Nenne den Grund, den der Seitentext dafür angibt, dass das Gepäck vor dem Einchecken in den Bus gewogen wird.

SEITENTEXT
◇ ◇ ◇ ◇


    Der nächste Tag wiederum steht ganz im Zeichen des christlichen Glauben. Wer nicht all zu tiefem Glauben ist sucht sich ja immer nur die Gebote heraus die gerade gut passen. Und was könnte heute passender sein als „Du sollst nicht fluchen weil alles geschlossen hat und an den Abenteuern wachsen dir sonst widerfahren“. Ich habe mir für die Stadt gar nicht so viel Zeit vorgenommen. Im großen und ganzen ist es eine Großstadt wie jede andere. Zuerst steuere ich das Anwesen des einstigen Zinnbaron von Cochabamba an. Am Tor kommt gerade eine ganze Gruppe an. Stattdessen wird mir gesagt. „Komm morgen wieder. Wir haben montags geschlossen. Heute sind nur Schulen erlaubt“ .*krrrr* Die Geldautomaten streiken ebenfalls während ich durch die Straßen schlendere. Entweder haben sie kein Geld oder werden gerade gewartet. Dann heute nicht ich komm auch ohne Geld bis ans Ende der Welt! *krrr^2*
    Auf meinem Rundkurs durch die Stadt folgt nun ein kleiner Anstieg auf den Cerro San Pedro. Anstatt der 2000 Stufen entschließe ich mich für einen Wanderweg. Der ist aber gespickt von etlichen stacheligen Büschen. Es dauert also nicht lang, dann habe ich mir einen Splitter im Arm eingefangen den ich mit nur einer Hand ziemlich schlecht heraus operiert bekomme. *krrr^3*. Davon lasse ich mir das Lachen aber nicht verkneifen. Die Aussicht in der gleißenden Mittagssonne bietet dennoch etwas mehr als nur Smog und darin verschwimmende Berge. Das dritte und letzte Highlight der Stadt ist der Konvento Santa Teresa. Ein altes Nonnenkloster wo man sich von außen fragen könnte wie bitte inmitten dieser lärmenden Stadt ein kleines Konvent seine Ruhe zum Glauben finden kann? Von Innen kann ich mich nicht überzeugen. Wie alles am Montag hat es geschlossen. *krrr^4* Dann sattle ich meinen Rucksack und mache mich jetzt auf zum nächsten Abenteuer. Großstädte müssen ja nicht jedem gefallen. Ich laufe über den Kirchplatz zum Busbahnhof, scheuche die Tauben auf die hier so friedvoll gefüttert werden und Überhand genommen haben. Damit habe ich den Zorn der Städter endgültig auf meiner Seite. Im Bus kommt es das erste Mal auf dieser Reise vor das mein Gepäck auf die Wage muss bevor es eingecheckt wird. Das hatte ich im Bus noch nie! Ich ahne Schlimmes. Dabei stellt sich später heraus dass das Gepäck gewogen wird weil der Schadenersatz bei Verlust pro Kilo bemessen würde. Mein Rucksack wäre dann also gerade einmal 23EUR wert. Dann lieber doch nichts abhanden kommen lassen. Da ich nicht bis La Paz mitfahren möchte sage ich dem Fahrer vor Abfahrt wo ich hin möchte. Es ist halb drei am Nachmittag. Dann kommt der spannendste wie auch waghalsigste Teil. Die nächsten vier Stunden kämpft sich der Bus hinauf aufs Altiplano. Inklusive Aussicht auf die langsam untergehende Sonne. Aber ebenso inklusive waghalsiger Überholmanöver von gleich mehreren LKW in Kurven die man nicht einsehen kann mit einem vollbesetzten Bus bergauf. Aber wenigstens der Fahrer hat heute Gott auf seiner Seite.

◇ ◇ ◇ ◇

Gesammelte Daten
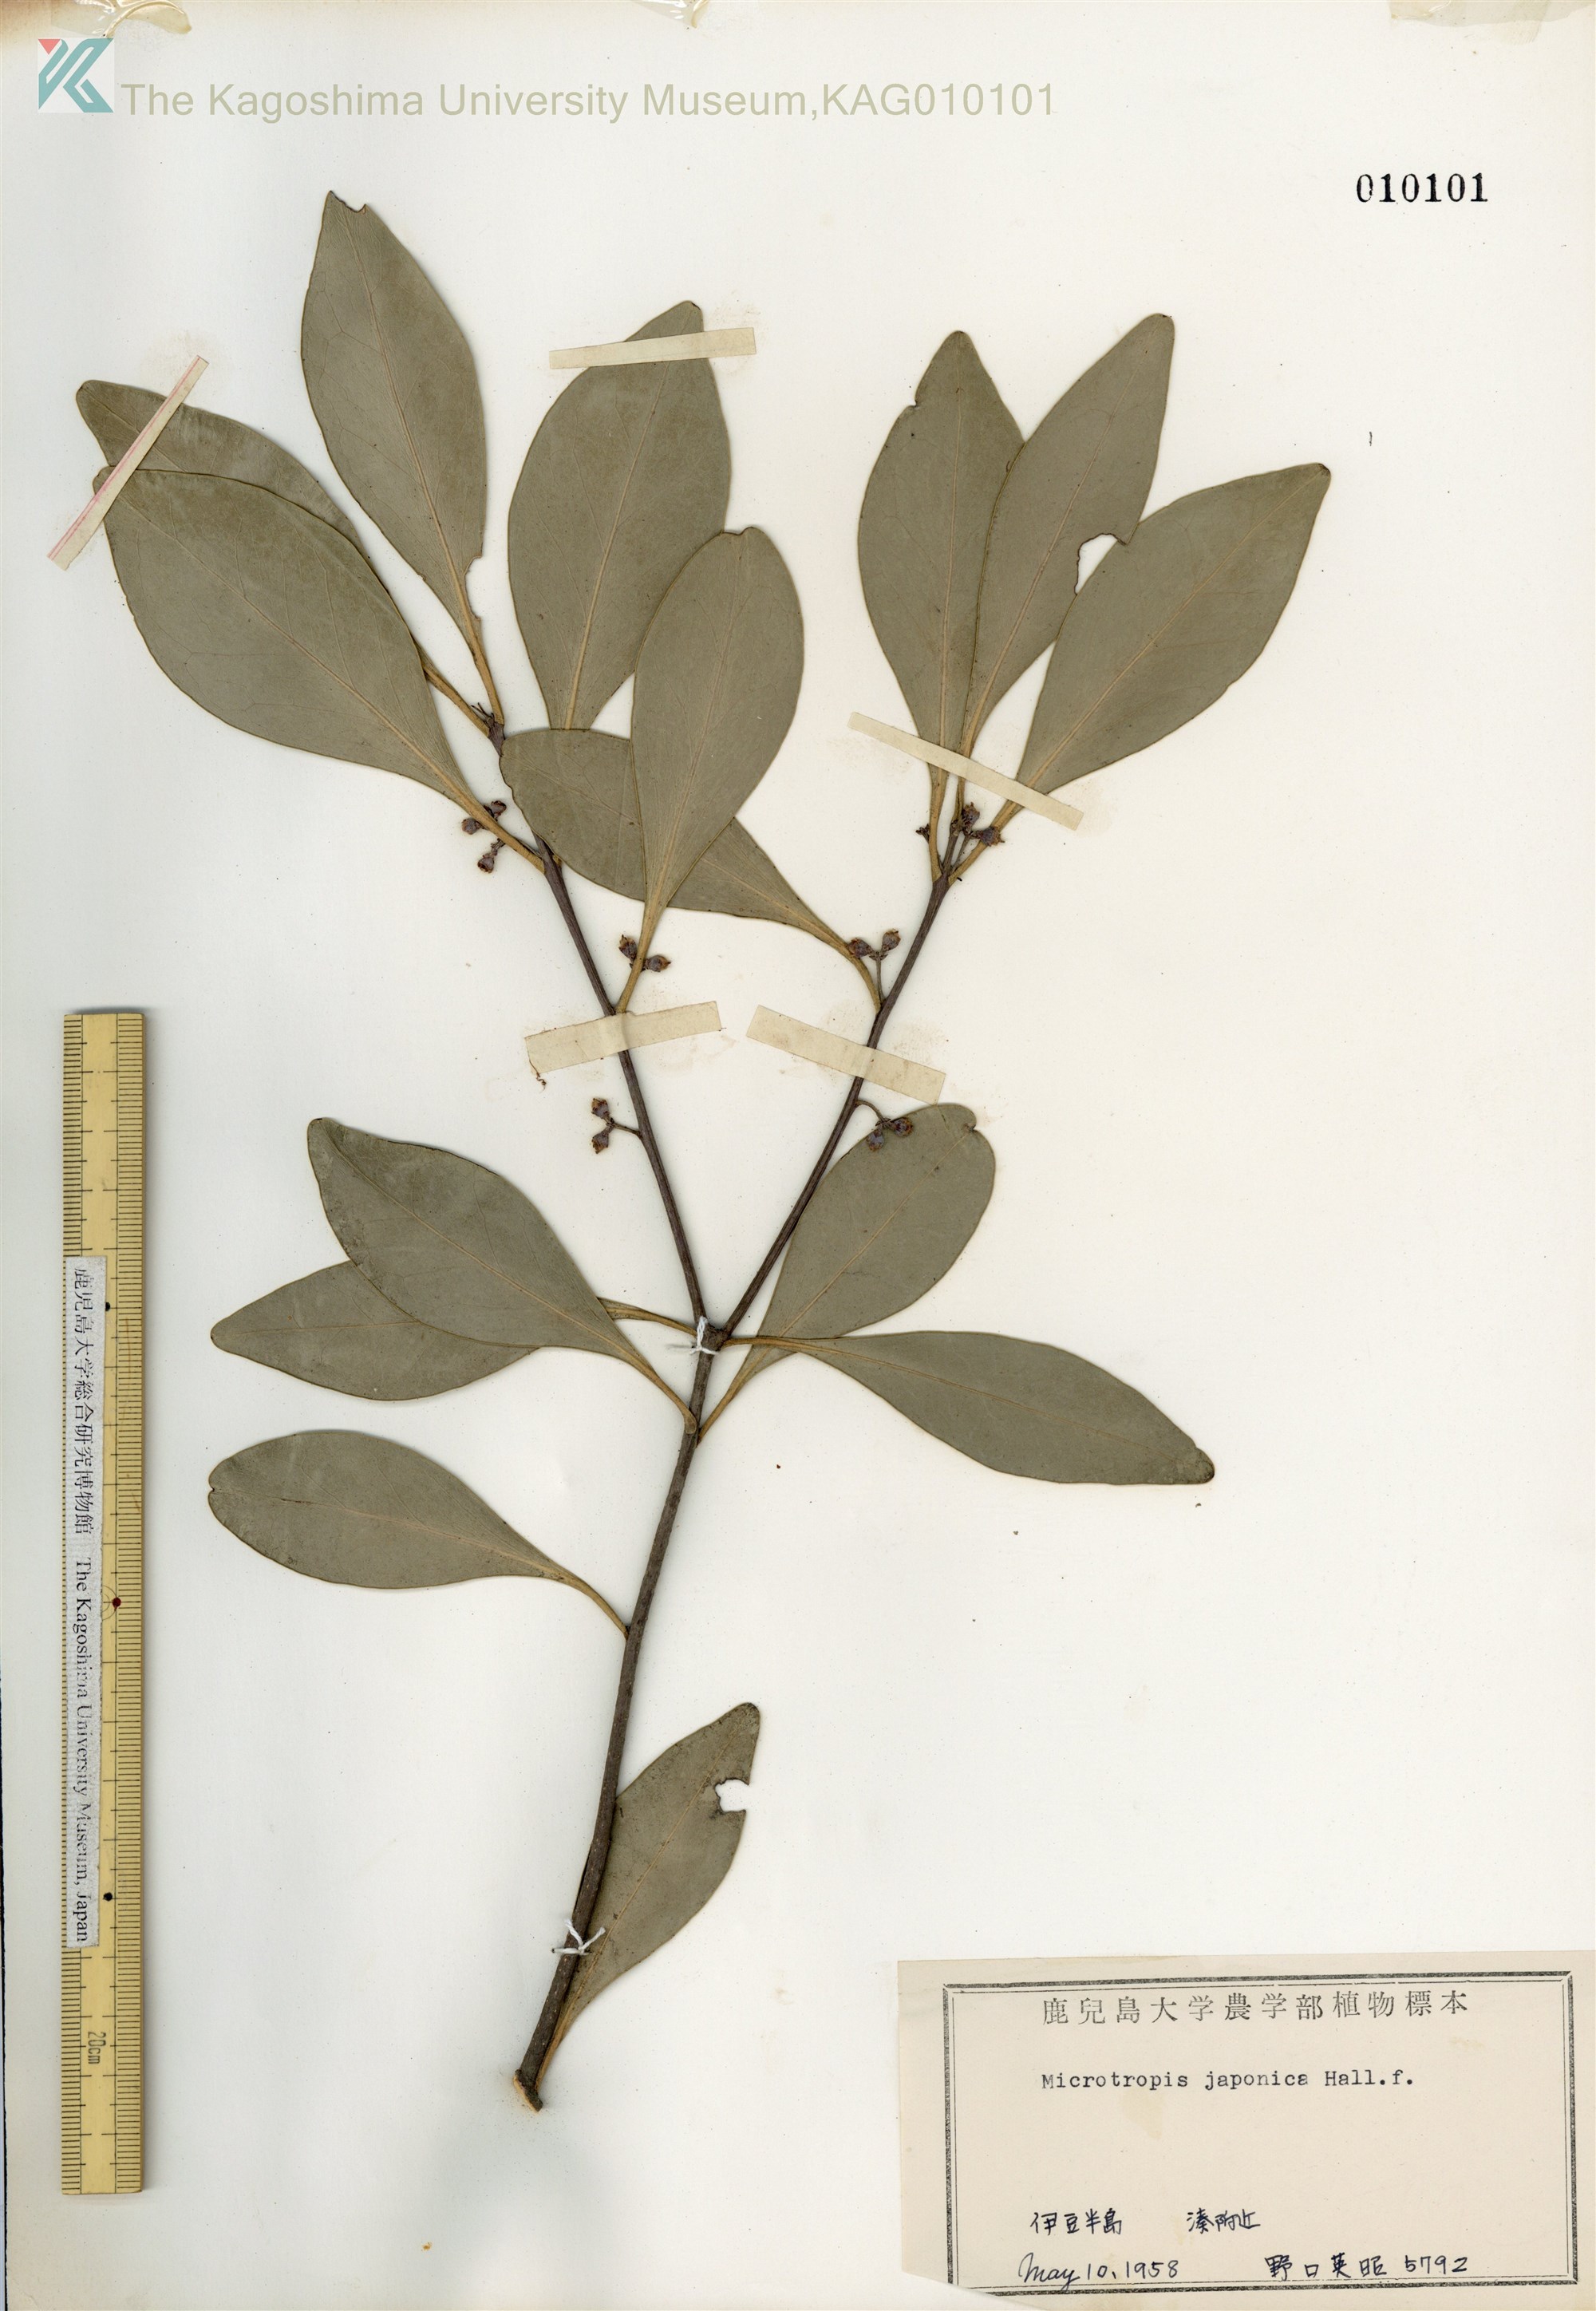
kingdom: Plantae
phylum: Tracheophyta
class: Magnoliopsida
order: Celastrales
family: Celastraceae
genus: Microtropis
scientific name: Microtropis japonica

◇ ◇ ◇ ◇

ERWARTETE ANTWORT
Der Schadenersatz bei Verlust würde pro Kilo bemessen.